Warum bleibt ihr nicht?, fragen die beiden, unserer Frage zuvorkommend. Wir bleiben und streifen durch die Wälder von Halsen, das ausschließlich aus jungen Wohnhäusern und neuen Straßen besteht. Es gibt zwar eine Bushaltestelle, Busse fahren jedoch nur wochentags alle paar Stunden. Wir nehmen uns vor, wenn möglich morgen weiter nach Sagesund zu segeln, dort Montag früh den Motorservice aufzusuchen und wundern uns – angesichts der unverhofften Entdeckung dieser sagenhaften Landschaft nur kurz – über unsere blendende Laune trotz der Panne.
23. Juni
Wozu eigentlich dieser Außenborder? Nach Sagesund kommen wir gut ohne.

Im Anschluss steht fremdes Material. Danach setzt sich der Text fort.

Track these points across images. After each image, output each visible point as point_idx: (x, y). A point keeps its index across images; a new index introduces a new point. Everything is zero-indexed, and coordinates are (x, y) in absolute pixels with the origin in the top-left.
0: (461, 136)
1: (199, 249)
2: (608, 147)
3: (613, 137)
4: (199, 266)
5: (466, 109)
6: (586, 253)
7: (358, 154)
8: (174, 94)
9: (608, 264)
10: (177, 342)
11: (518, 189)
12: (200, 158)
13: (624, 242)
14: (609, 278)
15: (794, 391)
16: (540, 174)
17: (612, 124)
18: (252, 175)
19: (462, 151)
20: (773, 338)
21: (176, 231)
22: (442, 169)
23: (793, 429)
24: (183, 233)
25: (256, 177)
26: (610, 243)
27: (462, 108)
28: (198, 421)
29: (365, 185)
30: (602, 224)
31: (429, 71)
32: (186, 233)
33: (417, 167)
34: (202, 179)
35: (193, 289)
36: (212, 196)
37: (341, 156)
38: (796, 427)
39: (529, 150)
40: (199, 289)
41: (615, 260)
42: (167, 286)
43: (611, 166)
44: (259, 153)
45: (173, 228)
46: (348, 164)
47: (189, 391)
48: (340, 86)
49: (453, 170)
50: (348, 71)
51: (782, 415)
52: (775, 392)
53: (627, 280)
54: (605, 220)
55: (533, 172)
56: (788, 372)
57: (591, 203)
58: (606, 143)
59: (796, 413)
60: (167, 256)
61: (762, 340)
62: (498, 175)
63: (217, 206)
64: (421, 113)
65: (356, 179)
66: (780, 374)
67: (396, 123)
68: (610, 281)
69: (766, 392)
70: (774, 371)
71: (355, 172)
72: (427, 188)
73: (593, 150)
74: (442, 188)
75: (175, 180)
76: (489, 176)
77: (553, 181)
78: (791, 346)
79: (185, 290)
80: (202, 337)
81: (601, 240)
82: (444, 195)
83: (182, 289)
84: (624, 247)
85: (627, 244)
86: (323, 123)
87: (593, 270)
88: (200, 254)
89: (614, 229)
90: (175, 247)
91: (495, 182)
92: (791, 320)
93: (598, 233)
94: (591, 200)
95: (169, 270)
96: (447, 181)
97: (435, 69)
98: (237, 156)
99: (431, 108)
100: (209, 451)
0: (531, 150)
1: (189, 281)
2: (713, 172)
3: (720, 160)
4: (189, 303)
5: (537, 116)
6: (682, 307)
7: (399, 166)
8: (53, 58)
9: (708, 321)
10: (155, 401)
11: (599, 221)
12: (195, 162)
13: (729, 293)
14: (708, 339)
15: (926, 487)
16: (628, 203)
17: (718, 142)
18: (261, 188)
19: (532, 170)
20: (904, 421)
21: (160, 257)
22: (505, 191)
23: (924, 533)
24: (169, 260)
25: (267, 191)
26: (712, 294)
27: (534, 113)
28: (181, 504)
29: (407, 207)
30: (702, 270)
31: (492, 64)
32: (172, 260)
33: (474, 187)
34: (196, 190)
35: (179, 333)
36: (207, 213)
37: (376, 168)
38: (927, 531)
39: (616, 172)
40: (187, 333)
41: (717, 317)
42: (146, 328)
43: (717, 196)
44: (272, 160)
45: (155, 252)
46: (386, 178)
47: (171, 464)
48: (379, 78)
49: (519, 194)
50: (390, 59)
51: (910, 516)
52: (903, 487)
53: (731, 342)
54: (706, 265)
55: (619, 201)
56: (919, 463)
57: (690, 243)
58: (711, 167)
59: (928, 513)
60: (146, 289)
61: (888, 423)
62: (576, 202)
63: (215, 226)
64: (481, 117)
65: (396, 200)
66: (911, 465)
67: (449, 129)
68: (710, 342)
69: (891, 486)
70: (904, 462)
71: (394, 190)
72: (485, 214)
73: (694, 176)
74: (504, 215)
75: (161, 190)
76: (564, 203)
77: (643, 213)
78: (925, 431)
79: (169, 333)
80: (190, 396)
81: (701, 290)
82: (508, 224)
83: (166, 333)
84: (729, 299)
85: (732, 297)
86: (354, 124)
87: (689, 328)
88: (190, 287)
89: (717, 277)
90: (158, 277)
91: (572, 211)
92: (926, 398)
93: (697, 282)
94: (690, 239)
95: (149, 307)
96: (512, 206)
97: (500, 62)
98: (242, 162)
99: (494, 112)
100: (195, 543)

Wir starten mit der Fock in Halsen, wenden (Dinge, die ich immer schon tun wollte, ohne es zu ahnen, unter anderem: Wenden in Halsen!), setzen das Großsegel dazu, kreuzen zwischen Borøya und Sandøya auf bis an Borøyas Südspitze, fallen ab, lassen uns gemütlich aber nicht langsam bis vor das Motorcenter Sagesund treiben und haben nach 9 Seemeilen, 2 1/4 Stunden noch viel übrig von diesem Sonntag. Für einen ausgiebigen Spaziergang, wie schon in Halsen viel bergauf und bergab. Und für leidige Motorgedanken. Sicher wollen wir möglichst darauf verzichten. Aber ganz ohne wären wir nicht hier. Jedenfalls noch nicht. Und in diesem für uns neuen Revier mit seinen vielen engen Schärenfahrwassern, schwankenden Strömungen und “Dangerous Waves”-Gebieten wollen wir nicht gänzlich windabhängig sein.

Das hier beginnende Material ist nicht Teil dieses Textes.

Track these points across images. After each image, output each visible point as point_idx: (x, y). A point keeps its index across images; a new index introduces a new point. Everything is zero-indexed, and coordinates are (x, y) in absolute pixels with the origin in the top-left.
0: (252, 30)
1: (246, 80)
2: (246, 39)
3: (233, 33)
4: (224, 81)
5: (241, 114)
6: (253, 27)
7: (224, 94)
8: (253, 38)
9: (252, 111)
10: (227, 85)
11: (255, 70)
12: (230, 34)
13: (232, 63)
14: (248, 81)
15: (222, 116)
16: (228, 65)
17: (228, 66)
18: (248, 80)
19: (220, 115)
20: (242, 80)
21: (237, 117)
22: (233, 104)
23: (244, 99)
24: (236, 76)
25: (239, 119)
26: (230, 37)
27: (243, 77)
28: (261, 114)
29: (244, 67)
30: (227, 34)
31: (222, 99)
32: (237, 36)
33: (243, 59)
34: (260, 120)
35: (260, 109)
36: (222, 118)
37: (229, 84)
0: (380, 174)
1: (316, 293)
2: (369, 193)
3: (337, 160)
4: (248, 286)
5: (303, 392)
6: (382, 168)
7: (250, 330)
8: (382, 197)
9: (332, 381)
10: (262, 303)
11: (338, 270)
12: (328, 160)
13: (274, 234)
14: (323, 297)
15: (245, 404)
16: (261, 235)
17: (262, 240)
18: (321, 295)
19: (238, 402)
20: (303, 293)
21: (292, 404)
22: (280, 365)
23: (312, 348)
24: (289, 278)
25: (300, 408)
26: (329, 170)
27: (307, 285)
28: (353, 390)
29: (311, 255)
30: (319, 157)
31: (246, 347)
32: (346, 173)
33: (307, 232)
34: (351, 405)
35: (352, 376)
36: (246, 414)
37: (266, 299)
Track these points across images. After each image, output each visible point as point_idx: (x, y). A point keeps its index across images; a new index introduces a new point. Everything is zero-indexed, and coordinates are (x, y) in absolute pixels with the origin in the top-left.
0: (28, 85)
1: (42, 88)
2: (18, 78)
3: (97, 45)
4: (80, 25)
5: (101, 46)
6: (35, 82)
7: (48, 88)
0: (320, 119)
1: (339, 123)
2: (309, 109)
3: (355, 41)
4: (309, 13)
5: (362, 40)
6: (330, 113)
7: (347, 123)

Immerhin scheinen wir uns im El Dorado der Außenbordmotoren aufzuhalten. Auf ein Segelboot kommen geschätzt zwanzig offene und geschlossene Motorboote, seit wir Norwegens Südküste befahren. Entsprechend häufig sind Tankstellen und Motorwerkstätten. Ich befürchte das schlimmste. Zu mehr als Mutmaßungen reichen meine Laienkentnisse nicht aus. Da die Kurbelwelle unseres “Mirakulix” keinen Millimeter zu bewegen ist, glaube ich kaum, dass er noch zu retten sein wird und suche nach Alternativen, im Netz und im Schaufenster des Motorcenter. Es öffnet morgen früh um 7 Uhr, bis Mittag wissen wir dann hoffentlich mehr.